E-Verify provides employers with photos for passports and other federal documents that they can compare with what an employee has given them, but not state-issued driver’s licenses or IDs. An employer in Iowa presented with an unfamiliar out-of-state driver’s license may not be able to spot a fake.

“There is rampant fraud,” said Bill Riley, a former U.S. Immigration and Customs Enforcement agent who is now a senior managing director at the consulting firm Guidepost Solutions. “Even experts like myself, we can say with fairly reasonable certainty — but not 100 percent — whether a document is fake or not.”

Authorities say Rivera is in the U.S. illegally. U.S. Citizenship and Immigration Services said that it had no record of Rivera having “any lawful immigration status.” Rivera’s attorney, Allan M. Richards, said Wednesday that his client “has the legal documents” to work in the United States.

E-Verify has been offered by both Republicans and Democrats as a solution to curbing illegal immigration. More recently, President Donald Trump has proposed making it mandatory for employers nationwide to check hires in the system.

All federal contractors are currently required to use E-Verify, and 21 states have passed laws requiring some or all employers to use it, according to the Migration Policy Institute.
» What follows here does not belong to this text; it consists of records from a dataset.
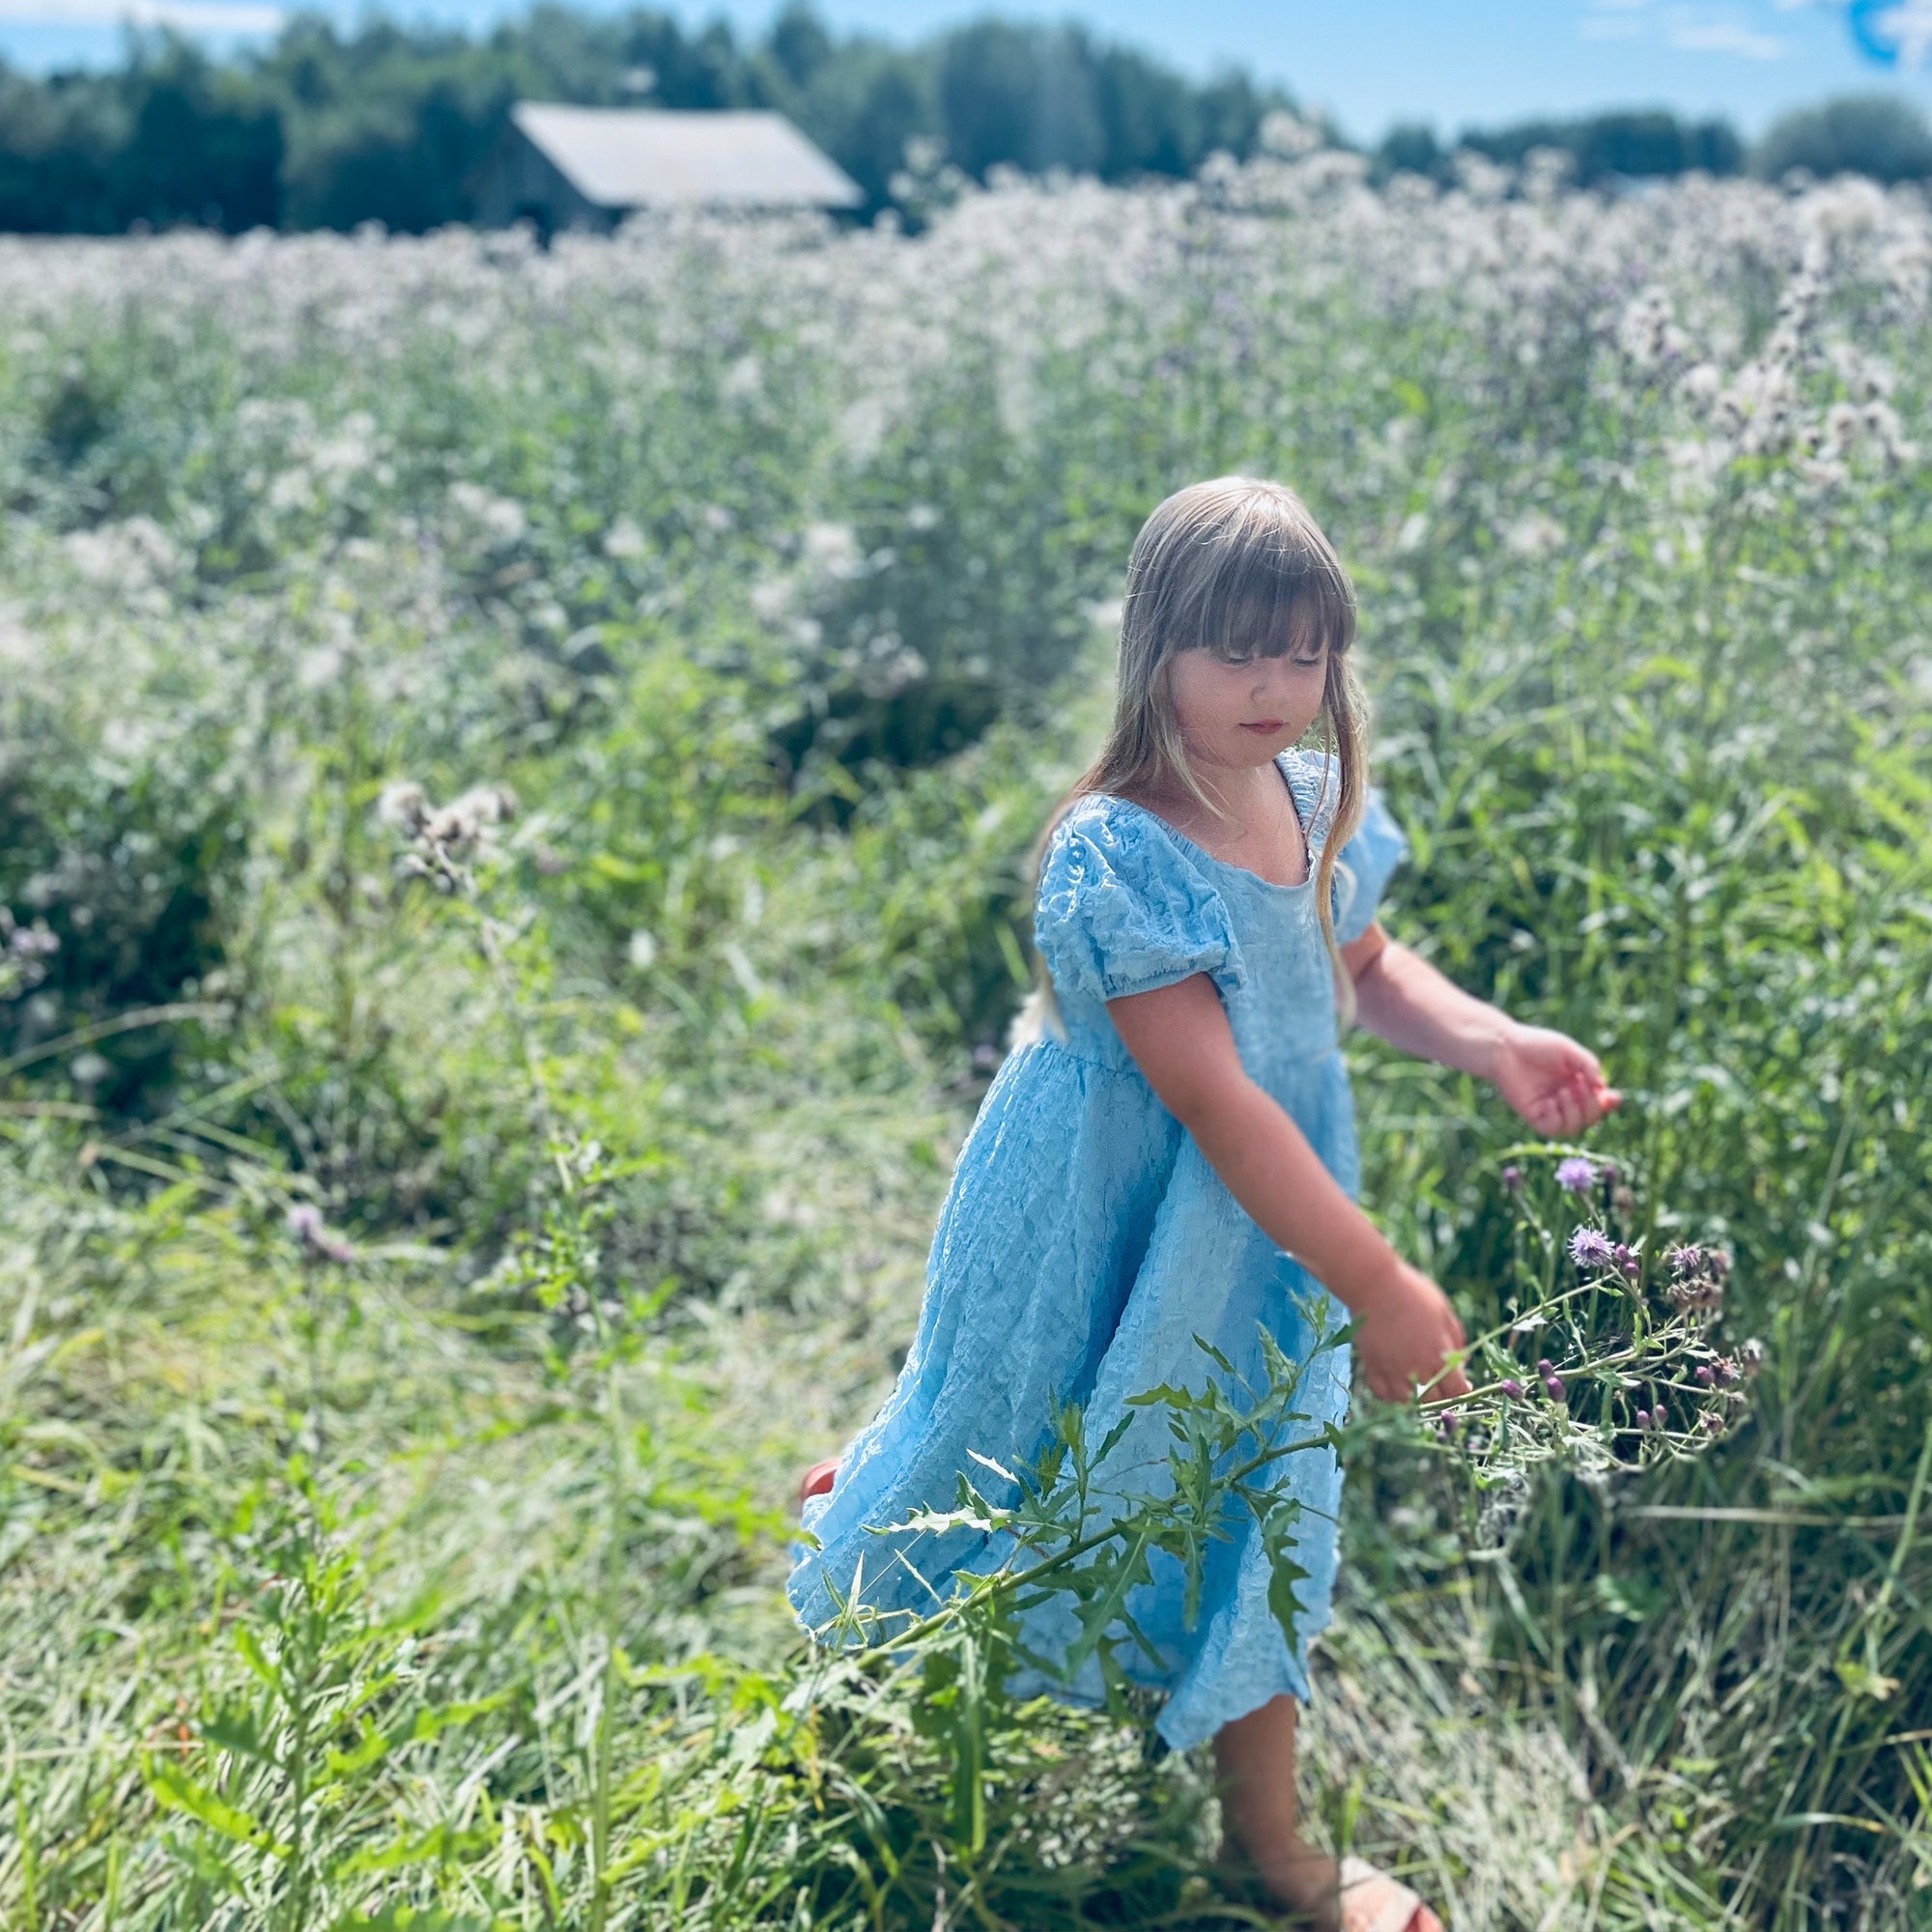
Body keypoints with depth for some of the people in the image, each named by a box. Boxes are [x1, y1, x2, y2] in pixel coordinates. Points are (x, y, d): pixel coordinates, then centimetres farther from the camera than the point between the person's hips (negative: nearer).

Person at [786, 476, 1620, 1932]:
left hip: (1266, 1213, 6)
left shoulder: (1320, 801, -6)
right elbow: (1214, 1098, -32)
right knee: (1038, 1432, 16)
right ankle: (858, 1505, 48)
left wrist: (1494, 1043, -8)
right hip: (1110, 1210, -6)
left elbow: (1362, 968, 12)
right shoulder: (1113, 855, -29)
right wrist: (1378, 1287, -32)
Iowa has not.

RJ Hauman, government relations director at the Federation for American Immigration Reform, which supports restrictive immigration measures, said that no program is fool-proof “when there are people willing to break the law,” but that E-Verify had helped many employers catch unauthorized workers and could have helped Yarrabee Farms.

“Yarrabee Farms owes the Tibbetts family an explanation of why it did not use E-Verify,” he said in an email.

Dane Lang and his father, Craig, a prominent Republican Party donor and former candidate for office, said they were cooperating with authorities and reviewing their own practices.

“There will be plenty of time to discuss immigration,” Craig Lang said. “However, now is not the time. Now is a time to grieve and remember Mollie and her family.”